AI-driven quality inspection: offloading data to reduce waste
In manufacturing, quality control is an essential part of assuring customer satisfaction and reducing scrap and waste. New technologies – like cloud computing, machine learning and computer vision – pave the way for higher speed and accuracy – and even quality predictions. delaware expert and data science solution lead Wouter Labeeuw shares his insights.
“We’re currently working on a major project to analyze the impact that environmental factors, like the weather, can have on product quality,” says Wouter. “For example, when atmospheric pressure increases, the pressure a production machine exerts could inadvertently increase as well. If we can train a machine-learning model to accurately predict and quantify that impact, we could make changes on the fly to prevent bad product batches. In time, production machines could even adjust themselves automatically to adapt to changing conditions.”
Offloading historical data from the shop floor to the cloud
For that to become a reality, however, a lot of pieces need to come together. “First and foremost, we need to find a way to efficiently collect and store all the historical data that’s needed to adequately train the model,” explains Wouter. “Many companies still store this data on premise in a server located on the shop floor. However, this is also where the operational data – which is needed for everyday operations – is stored. So, tinkering with it is extremely risky.”
Since it’s not recommended to risk compromising your operational data, the first step is to offload your historical data to a cloud environment. Wouter: “There are a lot of advantages to this approach. Number one, it’s less expensive than investing in hardware or buying additional shop floor licenses, since you only pay for what you use. Secondly, resources are virtually unlimited in the cloud: you don’t need to worry about maxing out capacity. And finally, it allows you to experiment with data analysis without worry. Of course, all of this taking into account important topics like bandwith and security to provide a stable and secure solution while respecting total cost of ownership.”
Gaining the right insights for impactful process improvements
For their latest project, Wouter and Axel orchestrated the data transfer and integration using Data Factory, Azure’s hybrid data integration service. The next step in the process, the actual analysis, is done using Microsoft Power BI and Databricks. But how does a data scientist determine which queries are worthwhile? “That’s one area where the client’s experience with their own processes and our technical expertise can truly complement each other,” explains Wouter. “Often, they already know – intuitively or by experience – which production parameters and environmental factors influence one another.

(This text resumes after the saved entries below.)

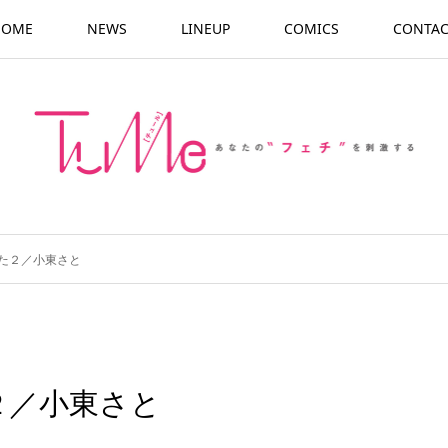
HOME
NEWS
LINEUP
COMICS
CONTAC
た２／小東さと
２／小東さと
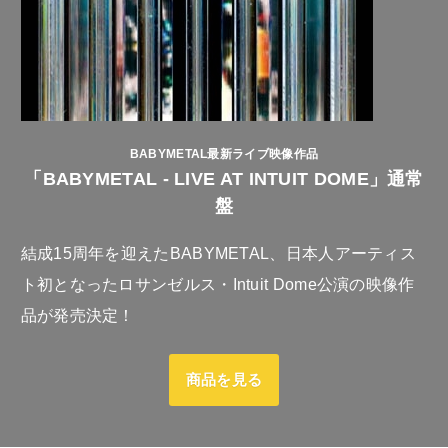
BABYMETAL最新ライブ映像作品
「BABYMETAL - LIVE AT INTUIT DOME」通常
盤
結成15周年を迎えたBABYMETAL、日本人アーティス
ト初となったロサンゼルス・Intuit Dome公演の映像作
品が発売決定！
商品を見る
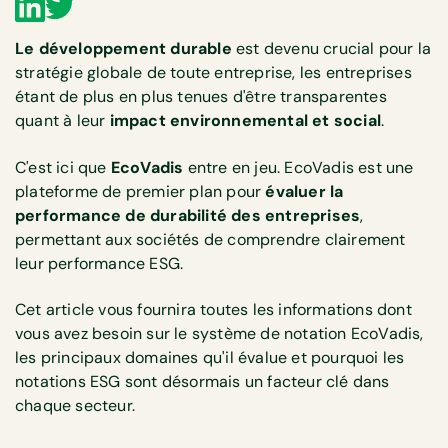
Le développement durable
est devenu crucial pour la
stratégie globale de toute entreprise, les entreprises
étant de plus en plus tenues d'être transparentes
quant à leur
impact environnemental et social
.
C'est ici que
EcoVadis
entre en jeu. EcoVadis est une
plateforme de premier plan pour
évaluer la
performance de durabilité des entreprises
,
permettant aux sociétés de comprendre clairement
leur performance ESG.
Cet article vous fournira toutes les informations dont
vous avez besoin sur le système de notation EcoVadis,
les principaux domaines qu'il évalue et pourquoi les
notations ESG sont désormais un facteur clé dans
chaque secteur.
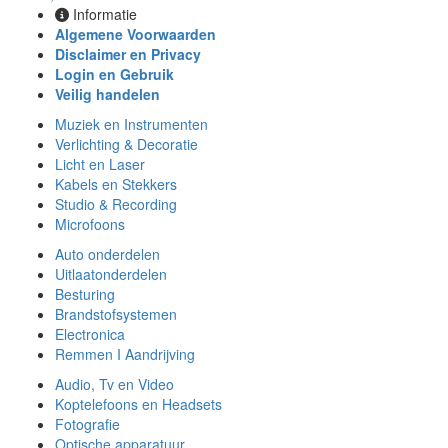
Informatie
Algemene Voorwaarden
Disclaimer en Privacy
Login en Gebruik
Veilig handelen
Muziek en Instrumenten
Verlichting & Decoratie
Licht en Laser
Kabels en Stekkers
Studio & Recording
Microfoons
Auto onderdelen
Uitlaatonderdelen
Besturing
Brandstofsystemen
Electronica
Remmen I Aandrijving
Audio, Tv en Video
Koptelefoons en Headsets
Fotografie
Optische apparatuur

We then provide the tools and the knowledge needed to analyze this interaction, quantify that impact, and, if possible, act on it to optimize the process.”
But first, data scientists like Wouter need to evaluate the results of each query to find out which analyses produce useful results – and which are not worth pursuing further. Wouter: “This evaluation process is done manually. The ultimate goal is, of course, to let the algorithm make decisions and even perform on-the-job adjustments. Before that can happen, however, you need to be absolutely sure that you’ll get the desired outcome.”
Data maturity is up, costs are down – it’s time to get started
While AI-driven quality control – where models are trained with historical data – has been around for a while now, there aren’t many practical implementations in Belgium yet. The main reasons for this, according to Wouter, are an ingrained belief that big data solutions are extremely expensive and not worth the trouble, and – up until recently – the lack of solid data governance. But the tide is slowly turning.
“We are noticing that a lot of companies are now catching up on data maturity,” says Wouter. “They are also seeing more and more evidence of success in AI-driven quality control from industry peers. And as they acquire more knowledge, they start to understand that these kinds of solutions aren’t actually that expensive at all, since you only pay for the cloud computing resources you use.”
“Another side effect of this rise in data maturity is that companies want to be able to perform data analyses themselves. That's why, at delaware, we focus on ‘enablement’ instead of ‘delivery’. We want to provide clients with all the tools and guidance they need to be successful.”